Caddy sat on the grey carpet and considered. It was a brand new imaginum. It should be near the front, right? She could see the guy from Unmade Lists coming back from lunch break, so she hopped up, chose a spot and stepped through.
She could smell eucalyptus.
She’d been here when she was just a kid. She remembered her brother, swinging on a rope from that tree: she almost never thought of him anymore. The billabong was milky aquamarine, smooth, salmon-trunked gums with their branches grazing the water’s surface, roots clinging to the clefts in granite boulders.

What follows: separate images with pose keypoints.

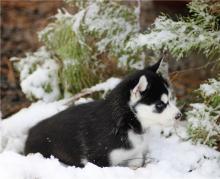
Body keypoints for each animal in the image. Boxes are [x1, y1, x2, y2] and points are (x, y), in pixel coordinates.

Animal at [24, 58, 181, 168]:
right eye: (160, 105)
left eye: (170, 99)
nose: (179, 116)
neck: (125, 124)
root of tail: (30, 132)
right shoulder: (98, 160)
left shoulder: (135, 156)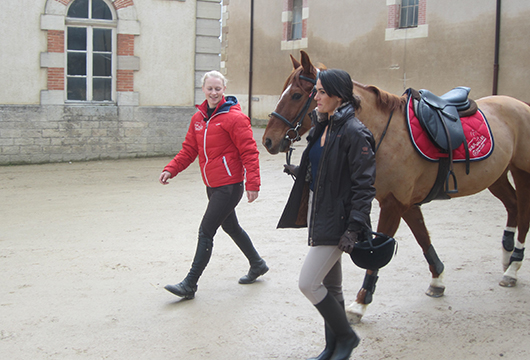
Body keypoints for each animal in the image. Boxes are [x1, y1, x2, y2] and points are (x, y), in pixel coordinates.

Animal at [262, 50, 528, 320]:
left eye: (296, 95)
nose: (268, 140)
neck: (385, 132)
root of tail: (519, 104)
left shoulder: (393, 204)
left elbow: (377, 254)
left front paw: (361, 301)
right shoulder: (406, 203)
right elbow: (423, 237)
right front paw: (437, 279)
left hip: (522, 171)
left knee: (523, 212)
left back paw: (513, 266)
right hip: (496, 175)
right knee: (513, 205)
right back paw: (507, 256)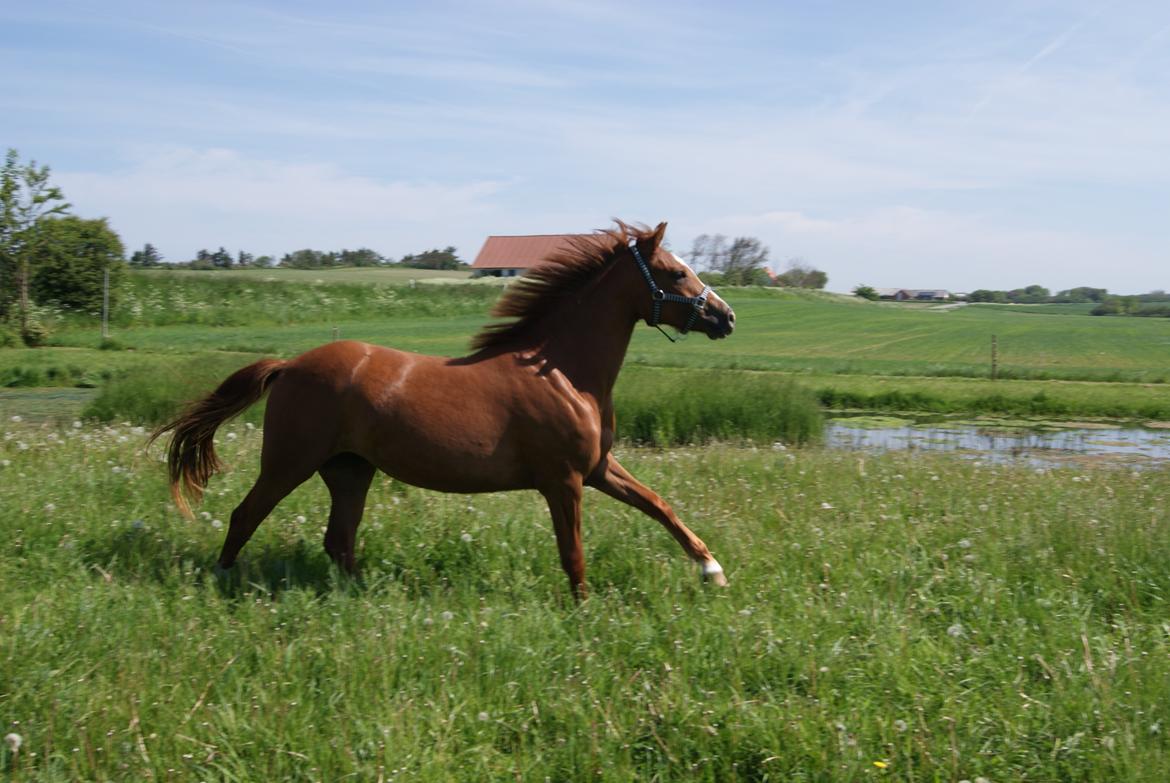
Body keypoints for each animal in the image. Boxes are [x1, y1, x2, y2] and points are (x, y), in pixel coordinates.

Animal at [155, 222, 734, 594]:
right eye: (675, 272)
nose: (725, 317)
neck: (564, 374)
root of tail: (290, 365)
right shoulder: (564, 480)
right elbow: (574, 554)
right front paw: (583, 611)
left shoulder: (596, 467)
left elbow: (659, 504)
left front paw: (712, 570)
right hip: (289, 462)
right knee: (246, 514)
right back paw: (223, 581)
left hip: (349, 470)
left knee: (338, 540)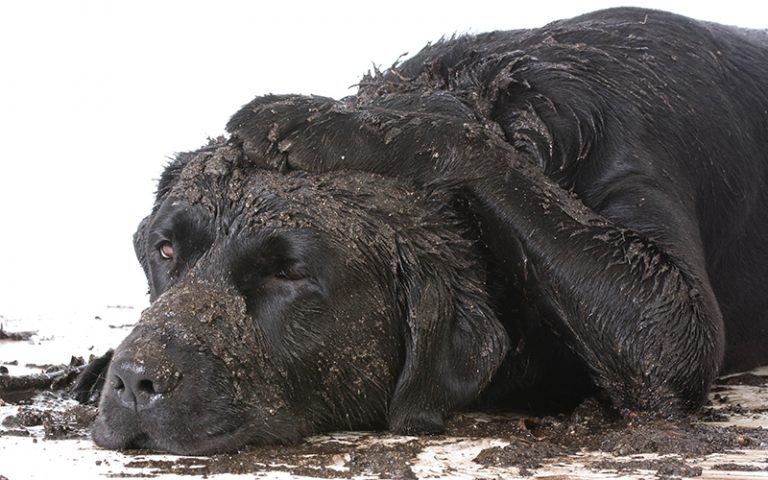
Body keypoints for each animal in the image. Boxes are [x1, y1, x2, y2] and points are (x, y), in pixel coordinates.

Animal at [76, 9, 768, 456]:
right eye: (166, 250)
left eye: (289, 272)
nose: (134, 381)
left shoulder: (671, 324)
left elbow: (453, 134)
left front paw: (337, 121)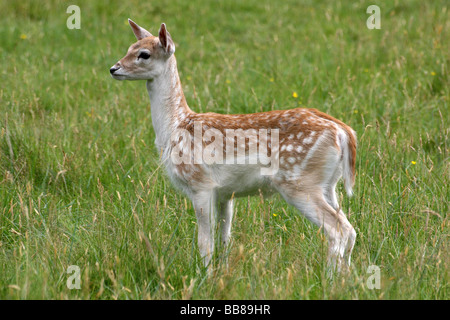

This wasn’t what she’d imagined, gripping the fence at Flagstaff station. This was much better.
She scrabbled her way down to the edge of the water, sliding part of the way on her arse, jumped up on to a boulder and scuffed her thongs from her feet. The crispy lichen scratched her soles. One hour; she had one hour. She pulled off her T-shirt and jeans, looked around, and took off her undies and bra too. And then she dived.
Oh, the water. Bubbles tickled over her skin and she wriggled through them. She’d forgotten the feeling of water. How had she forgotten this? How? She broke the surface and shrieked with happiness. She dived to the bottom again and felt her fingers brush the whispering mud of the billabong floor. She shimmied through the water like a seal, filled her mouth with water and blew a brown fountain into the air. She lay on her back, floated.
There would be more of this where she was going, wouldn’t there? She’d imagined about a third of a country − Simon and Sarah had travelled all through the southwest of the US, to Los Angeles, to the Rio Grande. There were rivers, weren’t there? The Rio Grande was a river, right? Dammit, even if there were no rivers, there were a hell of a lot of swimming pools. Sparkling blue, so bright they hurt your eyes, shining tiles and super model look-a-likes on poolside lounges. Bikinis with metal trim.
She floated on her back, stared at the achingly blue sky through the grey-green leaves. There would never be this again, or anything quite like it.
She dived under.
Nothing in her life would ever be real again.
Ah, fuck it. She pushed herself up to the surface and hauled herself out onto the rock. She lay naked and cool on the warm rock and wished she had a bucket of hot chips, and knew that where she was going, she could have all the hot chips in the world. She could lie dripping wet on hot concrete by a swimming pool, eating chips from a bucket. If she got too thirsty, she could have a drink from the tap. And a bit later, she could lie on her towel on the grass under a tree and read a book until she fell asleep.
This was going to be great. No, seriously, she thought, and pulled on her T-shirt: this was going to be great.